WHAT YOU SHOULD DO: Give back each line of the listing below that contains the string "through".

EXTRACTED DATA:
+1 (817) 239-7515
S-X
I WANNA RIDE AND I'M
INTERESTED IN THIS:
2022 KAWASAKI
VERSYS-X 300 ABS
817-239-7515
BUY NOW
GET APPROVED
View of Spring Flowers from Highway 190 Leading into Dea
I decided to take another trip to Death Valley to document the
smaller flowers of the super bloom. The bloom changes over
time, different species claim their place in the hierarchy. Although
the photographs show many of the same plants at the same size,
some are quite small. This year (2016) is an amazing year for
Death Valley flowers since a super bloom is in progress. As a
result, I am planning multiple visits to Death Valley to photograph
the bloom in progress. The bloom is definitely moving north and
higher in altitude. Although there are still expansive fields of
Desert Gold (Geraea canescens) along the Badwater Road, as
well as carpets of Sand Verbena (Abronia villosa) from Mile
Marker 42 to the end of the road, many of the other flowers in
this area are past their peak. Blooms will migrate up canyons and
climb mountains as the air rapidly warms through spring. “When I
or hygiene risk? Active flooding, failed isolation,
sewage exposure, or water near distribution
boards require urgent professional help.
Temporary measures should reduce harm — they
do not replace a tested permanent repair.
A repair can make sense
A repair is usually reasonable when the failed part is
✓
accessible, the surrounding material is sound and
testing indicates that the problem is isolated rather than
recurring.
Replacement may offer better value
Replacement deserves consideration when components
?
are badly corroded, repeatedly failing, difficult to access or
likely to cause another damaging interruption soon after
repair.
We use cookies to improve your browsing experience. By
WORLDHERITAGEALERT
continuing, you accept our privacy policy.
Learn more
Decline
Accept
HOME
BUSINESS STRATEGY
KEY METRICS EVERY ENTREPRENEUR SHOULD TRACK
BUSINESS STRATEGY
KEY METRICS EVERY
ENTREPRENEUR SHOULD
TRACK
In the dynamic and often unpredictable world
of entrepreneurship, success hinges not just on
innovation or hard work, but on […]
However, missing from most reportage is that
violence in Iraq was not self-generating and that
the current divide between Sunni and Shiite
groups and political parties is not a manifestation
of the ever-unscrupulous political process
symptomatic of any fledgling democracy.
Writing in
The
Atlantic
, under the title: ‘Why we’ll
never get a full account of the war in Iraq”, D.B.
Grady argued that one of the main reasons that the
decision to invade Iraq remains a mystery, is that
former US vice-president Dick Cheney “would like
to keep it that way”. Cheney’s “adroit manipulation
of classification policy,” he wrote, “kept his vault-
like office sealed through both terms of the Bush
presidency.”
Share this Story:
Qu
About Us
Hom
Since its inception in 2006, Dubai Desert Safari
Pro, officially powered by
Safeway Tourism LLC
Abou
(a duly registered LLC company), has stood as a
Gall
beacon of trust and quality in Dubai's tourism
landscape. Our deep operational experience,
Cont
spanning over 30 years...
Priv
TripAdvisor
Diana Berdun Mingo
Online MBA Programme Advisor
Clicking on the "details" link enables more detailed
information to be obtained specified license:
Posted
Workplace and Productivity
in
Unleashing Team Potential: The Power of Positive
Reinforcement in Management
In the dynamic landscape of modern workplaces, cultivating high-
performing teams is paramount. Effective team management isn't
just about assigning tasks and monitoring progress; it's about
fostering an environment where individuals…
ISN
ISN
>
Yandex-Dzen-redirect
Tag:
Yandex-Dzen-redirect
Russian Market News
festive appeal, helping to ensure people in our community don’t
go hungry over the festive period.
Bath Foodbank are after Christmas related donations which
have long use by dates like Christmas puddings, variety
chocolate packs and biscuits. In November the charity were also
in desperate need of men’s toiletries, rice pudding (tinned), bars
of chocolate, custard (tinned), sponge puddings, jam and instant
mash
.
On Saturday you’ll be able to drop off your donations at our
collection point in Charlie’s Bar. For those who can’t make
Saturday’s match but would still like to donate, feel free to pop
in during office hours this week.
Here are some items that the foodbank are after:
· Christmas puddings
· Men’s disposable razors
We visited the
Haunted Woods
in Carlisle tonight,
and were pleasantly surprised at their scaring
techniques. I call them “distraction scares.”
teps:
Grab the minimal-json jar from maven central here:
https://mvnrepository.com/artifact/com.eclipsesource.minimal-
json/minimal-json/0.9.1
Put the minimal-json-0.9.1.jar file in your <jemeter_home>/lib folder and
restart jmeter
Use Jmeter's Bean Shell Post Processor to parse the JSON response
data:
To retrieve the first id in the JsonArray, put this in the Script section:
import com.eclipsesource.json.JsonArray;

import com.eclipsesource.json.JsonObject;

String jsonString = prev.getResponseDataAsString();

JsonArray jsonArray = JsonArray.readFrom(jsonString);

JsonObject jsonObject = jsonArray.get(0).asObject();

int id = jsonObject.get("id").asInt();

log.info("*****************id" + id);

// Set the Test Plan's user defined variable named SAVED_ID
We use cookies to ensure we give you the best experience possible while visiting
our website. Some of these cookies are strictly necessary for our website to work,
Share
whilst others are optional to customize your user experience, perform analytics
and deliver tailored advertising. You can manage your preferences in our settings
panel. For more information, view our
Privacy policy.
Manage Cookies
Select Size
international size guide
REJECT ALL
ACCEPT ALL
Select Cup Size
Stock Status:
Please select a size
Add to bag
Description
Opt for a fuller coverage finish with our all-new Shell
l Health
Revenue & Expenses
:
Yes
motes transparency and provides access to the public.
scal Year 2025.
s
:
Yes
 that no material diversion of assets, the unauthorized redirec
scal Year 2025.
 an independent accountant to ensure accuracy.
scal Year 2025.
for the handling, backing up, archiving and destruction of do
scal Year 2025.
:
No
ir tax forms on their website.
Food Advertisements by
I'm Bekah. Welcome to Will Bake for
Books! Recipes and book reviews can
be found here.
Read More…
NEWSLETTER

SOLUTION TO THIS EXERCISE:
climb mountains as the air rapidly warms through spring. “When I
like office sealed through both terms of the Bush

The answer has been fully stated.